U.S. Rep. Alexandra Ocasio-Cortez is calling for the passage of a bill that would make it easier for the victims of nonconsensual AI porn to sue the publishers, distributors and consumers of fake X-rated images and videos.
Ocasio-Cortez, along with Democratic Women’s Caucus Policy Co-Chair Ayanna Pressley, held a roundtable discussion earlier this week about the harms that sexually-explicit deepfake pornography can do and how legislation can empower victims to seek justice. The bogus porn has swept the internet in recent years, and women and girls are typically the targets.

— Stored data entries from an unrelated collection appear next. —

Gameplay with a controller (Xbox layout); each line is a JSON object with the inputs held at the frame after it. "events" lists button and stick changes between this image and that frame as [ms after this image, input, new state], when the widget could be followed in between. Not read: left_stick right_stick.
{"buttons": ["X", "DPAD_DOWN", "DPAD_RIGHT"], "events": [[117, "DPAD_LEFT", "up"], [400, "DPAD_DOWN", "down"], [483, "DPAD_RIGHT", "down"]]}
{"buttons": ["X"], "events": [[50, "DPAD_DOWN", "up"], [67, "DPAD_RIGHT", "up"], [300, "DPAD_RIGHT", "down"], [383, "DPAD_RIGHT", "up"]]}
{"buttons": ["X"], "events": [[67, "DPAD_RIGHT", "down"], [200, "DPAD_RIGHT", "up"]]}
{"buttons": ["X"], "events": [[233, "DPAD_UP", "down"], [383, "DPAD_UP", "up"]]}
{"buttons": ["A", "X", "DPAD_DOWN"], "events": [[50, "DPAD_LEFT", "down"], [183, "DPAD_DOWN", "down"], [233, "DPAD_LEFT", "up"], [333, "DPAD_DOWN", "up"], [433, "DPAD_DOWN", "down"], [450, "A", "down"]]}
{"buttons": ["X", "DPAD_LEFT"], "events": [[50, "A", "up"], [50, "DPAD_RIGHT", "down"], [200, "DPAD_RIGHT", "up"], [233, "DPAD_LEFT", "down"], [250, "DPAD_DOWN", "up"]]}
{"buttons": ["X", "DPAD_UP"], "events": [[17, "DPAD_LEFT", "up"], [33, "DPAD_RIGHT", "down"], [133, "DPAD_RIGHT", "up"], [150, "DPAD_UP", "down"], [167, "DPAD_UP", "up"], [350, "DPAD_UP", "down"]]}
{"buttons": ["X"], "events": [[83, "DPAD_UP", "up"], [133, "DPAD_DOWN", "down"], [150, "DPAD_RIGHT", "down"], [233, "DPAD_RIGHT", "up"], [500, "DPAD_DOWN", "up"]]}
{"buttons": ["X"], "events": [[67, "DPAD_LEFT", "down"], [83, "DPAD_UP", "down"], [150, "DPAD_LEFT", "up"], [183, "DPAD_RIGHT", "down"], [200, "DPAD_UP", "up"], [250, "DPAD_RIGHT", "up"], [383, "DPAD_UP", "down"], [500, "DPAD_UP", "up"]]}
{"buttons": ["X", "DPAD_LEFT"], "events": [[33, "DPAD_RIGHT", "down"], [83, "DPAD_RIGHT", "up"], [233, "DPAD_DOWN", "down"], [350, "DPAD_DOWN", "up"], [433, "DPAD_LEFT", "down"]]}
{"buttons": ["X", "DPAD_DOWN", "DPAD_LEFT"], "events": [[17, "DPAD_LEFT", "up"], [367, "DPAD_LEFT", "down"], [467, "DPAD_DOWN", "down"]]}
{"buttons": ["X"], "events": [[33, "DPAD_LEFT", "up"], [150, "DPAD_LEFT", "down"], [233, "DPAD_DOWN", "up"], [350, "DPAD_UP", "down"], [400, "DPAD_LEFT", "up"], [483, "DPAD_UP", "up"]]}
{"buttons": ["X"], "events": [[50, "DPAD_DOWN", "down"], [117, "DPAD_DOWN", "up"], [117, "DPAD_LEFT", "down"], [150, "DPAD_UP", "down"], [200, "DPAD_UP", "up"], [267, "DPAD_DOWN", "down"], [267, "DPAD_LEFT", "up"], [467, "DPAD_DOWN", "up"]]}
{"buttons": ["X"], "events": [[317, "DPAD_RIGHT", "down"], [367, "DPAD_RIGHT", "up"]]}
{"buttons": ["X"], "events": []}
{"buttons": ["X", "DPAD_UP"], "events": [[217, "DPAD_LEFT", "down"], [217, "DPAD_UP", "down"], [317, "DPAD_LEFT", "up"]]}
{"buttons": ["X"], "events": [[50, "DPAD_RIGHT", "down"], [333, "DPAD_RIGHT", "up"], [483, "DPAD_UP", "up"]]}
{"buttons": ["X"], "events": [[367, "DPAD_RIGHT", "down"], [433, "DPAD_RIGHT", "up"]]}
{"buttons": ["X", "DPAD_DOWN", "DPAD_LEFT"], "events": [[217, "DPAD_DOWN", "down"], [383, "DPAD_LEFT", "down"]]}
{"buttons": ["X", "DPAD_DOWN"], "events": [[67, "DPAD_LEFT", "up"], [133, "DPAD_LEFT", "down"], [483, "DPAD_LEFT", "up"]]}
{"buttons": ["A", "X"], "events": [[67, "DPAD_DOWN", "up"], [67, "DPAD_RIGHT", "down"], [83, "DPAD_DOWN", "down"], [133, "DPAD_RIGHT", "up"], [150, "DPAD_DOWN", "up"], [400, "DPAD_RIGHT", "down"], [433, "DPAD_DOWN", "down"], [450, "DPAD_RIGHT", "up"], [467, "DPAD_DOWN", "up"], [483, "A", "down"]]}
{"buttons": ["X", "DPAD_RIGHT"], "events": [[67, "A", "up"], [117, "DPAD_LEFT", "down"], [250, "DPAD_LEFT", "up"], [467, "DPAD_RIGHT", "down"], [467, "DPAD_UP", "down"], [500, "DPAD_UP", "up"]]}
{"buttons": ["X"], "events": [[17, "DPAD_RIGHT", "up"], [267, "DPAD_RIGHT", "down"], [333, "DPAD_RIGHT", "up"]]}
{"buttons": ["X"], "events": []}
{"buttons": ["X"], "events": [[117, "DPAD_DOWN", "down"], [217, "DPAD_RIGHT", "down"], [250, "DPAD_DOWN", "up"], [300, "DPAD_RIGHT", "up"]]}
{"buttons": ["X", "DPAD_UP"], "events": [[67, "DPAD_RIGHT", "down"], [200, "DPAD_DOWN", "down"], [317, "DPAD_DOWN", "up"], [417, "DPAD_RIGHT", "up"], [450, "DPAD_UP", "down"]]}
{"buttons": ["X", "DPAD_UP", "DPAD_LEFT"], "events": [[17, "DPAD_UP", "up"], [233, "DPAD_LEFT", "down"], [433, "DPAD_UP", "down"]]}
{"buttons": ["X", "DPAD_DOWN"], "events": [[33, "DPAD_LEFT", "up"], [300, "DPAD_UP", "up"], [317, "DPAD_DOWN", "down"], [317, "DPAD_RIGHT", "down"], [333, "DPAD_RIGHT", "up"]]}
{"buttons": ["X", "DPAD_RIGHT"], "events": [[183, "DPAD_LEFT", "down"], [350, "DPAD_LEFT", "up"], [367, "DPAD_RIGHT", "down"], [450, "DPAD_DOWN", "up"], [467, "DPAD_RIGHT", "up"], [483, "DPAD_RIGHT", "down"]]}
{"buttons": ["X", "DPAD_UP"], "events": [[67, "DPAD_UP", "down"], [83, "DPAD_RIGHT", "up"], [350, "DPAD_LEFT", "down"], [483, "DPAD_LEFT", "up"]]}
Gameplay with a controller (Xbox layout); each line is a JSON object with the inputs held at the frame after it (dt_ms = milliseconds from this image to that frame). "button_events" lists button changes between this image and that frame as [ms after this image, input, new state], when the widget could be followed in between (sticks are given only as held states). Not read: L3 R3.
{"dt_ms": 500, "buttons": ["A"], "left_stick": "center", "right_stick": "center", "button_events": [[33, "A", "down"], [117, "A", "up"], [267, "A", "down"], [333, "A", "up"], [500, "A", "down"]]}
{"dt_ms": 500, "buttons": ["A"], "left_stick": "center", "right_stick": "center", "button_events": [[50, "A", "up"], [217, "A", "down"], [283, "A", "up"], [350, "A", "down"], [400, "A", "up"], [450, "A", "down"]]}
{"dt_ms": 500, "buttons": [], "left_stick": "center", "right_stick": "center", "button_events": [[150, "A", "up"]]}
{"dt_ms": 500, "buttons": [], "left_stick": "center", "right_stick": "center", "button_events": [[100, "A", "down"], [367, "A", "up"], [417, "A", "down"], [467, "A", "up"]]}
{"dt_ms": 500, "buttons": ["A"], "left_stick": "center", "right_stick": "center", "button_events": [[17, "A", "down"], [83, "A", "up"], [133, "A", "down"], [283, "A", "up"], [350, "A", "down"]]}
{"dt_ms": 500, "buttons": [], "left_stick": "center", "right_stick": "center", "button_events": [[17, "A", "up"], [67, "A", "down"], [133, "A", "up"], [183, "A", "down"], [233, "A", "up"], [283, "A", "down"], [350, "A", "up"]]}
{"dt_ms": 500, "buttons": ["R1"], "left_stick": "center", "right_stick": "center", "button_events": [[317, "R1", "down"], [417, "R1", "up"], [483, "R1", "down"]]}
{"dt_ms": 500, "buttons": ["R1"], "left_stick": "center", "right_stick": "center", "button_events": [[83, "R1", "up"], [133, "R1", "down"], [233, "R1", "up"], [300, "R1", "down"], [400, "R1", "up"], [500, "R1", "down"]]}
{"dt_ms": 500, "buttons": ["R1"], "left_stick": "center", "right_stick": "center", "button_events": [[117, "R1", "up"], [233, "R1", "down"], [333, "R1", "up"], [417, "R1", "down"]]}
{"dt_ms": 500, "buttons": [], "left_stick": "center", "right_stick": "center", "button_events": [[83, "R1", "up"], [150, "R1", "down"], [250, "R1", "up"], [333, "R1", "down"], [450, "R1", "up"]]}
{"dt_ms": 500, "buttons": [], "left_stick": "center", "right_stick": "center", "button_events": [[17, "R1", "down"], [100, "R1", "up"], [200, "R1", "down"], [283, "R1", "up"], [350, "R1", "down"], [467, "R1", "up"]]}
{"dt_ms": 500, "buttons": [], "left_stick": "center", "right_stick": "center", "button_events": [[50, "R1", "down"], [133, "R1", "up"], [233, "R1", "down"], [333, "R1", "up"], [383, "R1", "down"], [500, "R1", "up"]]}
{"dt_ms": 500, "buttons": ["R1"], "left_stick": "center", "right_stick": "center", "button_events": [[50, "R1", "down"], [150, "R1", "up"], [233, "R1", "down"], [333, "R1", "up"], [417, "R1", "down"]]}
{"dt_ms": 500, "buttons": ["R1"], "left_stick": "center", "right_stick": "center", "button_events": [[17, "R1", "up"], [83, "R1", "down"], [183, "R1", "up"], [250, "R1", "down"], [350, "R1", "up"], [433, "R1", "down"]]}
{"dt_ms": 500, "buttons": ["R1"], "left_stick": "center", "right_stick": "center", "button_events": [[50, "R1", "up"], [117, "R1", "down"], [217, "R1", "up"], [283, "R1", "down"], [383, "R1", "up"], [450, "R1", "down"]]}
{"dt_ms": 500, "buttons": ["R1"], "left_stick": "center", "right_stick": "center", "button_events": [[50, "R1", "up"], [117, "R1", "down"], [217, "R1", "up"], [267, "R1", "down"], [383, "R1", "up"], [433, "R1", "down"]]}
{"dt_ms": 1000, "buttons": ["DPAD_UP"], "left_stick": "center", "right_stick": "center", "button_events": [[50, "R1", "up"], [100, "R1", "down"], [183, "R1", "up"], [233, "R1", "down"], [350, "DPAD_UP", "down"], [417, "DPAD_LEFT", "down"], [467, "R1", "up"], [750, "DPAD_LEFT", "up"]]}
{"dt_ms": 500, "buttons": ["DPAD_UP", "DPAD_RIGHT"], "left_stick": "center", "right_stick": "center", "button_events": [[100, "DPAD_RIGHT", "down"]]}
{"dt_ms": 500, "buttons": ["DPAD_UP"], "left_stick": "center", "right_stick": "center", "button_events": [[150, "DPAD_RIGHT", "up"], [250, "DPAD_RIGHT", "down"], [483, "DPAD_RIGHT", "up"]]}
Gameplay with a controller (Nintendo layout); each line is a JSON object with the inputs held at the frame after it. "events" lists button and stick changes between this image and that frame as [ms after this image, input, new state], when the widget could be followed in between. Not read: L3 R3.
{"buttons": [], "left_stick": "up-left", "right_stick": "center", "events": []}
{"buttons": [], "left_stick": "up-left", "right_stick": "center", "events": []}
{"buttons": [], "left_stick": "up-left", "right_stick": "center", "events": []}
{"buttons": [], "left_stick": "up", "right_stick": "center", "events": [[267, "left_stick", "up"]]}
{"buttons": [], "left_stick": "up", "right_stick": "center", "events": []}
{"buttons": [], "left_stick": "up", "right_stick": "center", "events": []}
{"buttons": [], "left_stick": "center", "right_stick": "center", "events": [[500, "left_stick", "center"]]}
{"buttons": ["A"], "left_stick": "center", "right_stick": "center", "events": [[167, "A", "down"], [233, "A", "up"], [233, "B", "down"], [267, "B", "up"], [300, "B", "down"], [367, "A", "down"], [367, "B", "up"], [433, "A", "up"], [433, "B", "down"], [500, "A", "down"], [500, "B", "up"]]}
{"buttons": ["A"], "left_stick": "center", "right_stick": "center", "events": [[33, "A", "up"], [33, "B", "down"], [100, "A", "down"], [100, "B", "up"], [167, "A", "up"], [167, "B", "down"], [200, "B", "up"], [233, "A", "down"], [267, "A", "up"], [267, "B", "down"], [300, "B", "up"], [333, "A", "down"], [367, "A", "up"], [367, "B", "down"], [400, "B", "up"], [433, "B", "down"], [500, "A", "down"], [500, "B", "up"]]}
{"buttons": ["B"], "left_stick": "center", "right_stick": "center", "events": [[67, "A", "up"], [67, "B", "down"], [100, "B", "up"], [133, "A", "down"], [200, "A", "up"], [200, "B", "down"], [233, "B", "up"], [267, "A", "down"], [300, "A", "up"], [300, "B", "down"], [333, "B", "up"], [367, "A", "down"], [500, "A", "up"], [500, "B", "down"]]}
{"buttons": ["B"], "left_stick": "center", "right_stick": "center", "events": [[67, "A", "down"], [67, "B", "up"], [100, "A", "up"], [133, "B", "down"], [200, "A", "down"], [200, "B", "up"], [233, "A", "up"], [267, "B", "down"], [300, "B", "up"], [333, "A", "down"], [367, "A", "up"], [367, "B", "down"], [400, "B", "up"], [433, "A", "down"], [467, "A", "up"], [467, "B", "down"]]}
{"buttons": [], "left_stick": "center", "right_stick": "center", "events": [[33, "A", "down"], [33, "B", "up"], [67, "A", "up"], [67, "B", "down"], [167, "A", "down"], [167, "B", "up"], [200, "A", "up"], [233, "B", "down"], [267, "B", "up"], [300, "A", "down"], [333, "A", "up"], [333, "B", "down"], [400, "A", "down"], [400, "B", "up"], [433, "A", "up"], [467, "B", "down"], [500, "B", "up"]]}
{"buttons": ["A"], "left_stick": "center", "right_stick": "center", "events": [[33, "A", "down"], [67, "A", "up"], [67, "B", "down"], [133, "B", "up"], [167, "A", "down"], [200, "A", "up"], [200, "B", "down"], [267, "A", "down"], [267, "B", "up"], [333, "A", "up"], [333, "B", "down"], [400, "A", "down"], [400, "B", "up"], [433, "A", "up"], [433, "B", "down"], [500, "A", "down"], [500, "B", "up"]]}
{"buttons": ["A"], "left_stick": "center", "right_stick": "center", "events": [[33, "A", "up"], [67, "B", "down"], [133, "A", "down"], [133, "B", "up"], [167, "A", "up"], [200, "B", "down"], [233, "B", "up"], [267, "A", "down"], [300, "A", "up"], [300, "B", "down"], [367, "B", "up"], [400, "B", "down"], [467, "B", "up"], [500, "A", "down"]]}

“Today, the Democratic Women’s Caucus, Bipartisan Women’s Caucus, and survivors came together to discuss the urgent need for action against a rising tidal wave of nonconsensual deepfake pornography,” Ocasio-Cortez said in a statement. “Over 90% of all deepfake videos made are nonconsensual sexually explicit images, and women are the targets 9 times out of 10”
The legislation, spearheaded by Ocasio-Cortez and called The Disrupt Explicit Forged Images and Non-Consensual Edits Act of 2024 (DEFIANCE Act), was introduced in March and its companion bill was passed unanimously by the U.S. Senate in July.
Ocasio-Cortez, who herself is a victim of sexually explicit deepfake images, told Rolling Stone magazine in an interview earlier this year that she came across the images while scrolling through the social media site X in the car with some staffers.
“And once you’ve seen it, you’ve seen it,” Ocasio-Cortez said to Rolling Stone. “It parallels the same exact intention of physical rape and sexual assault, [which] is about power, domination, and humiliation. Deepfakes are absolutely a way of digitizing violent humiliation against other people.”
Also attending the roundtable discussion was actor and activist Sophia Bush, the executive producer of the documentary “Another Body,” which chronicles a woman’s search for justice after becoming a victim of deepfake pornography.
“We are living in a world where too many people, women especially, are being targeted through nefarious applications of technology,” Bush said in a statement. “My hope is that the House follows the Senate by passing this monumental legislation that will give victims a means to finding protection and justice.”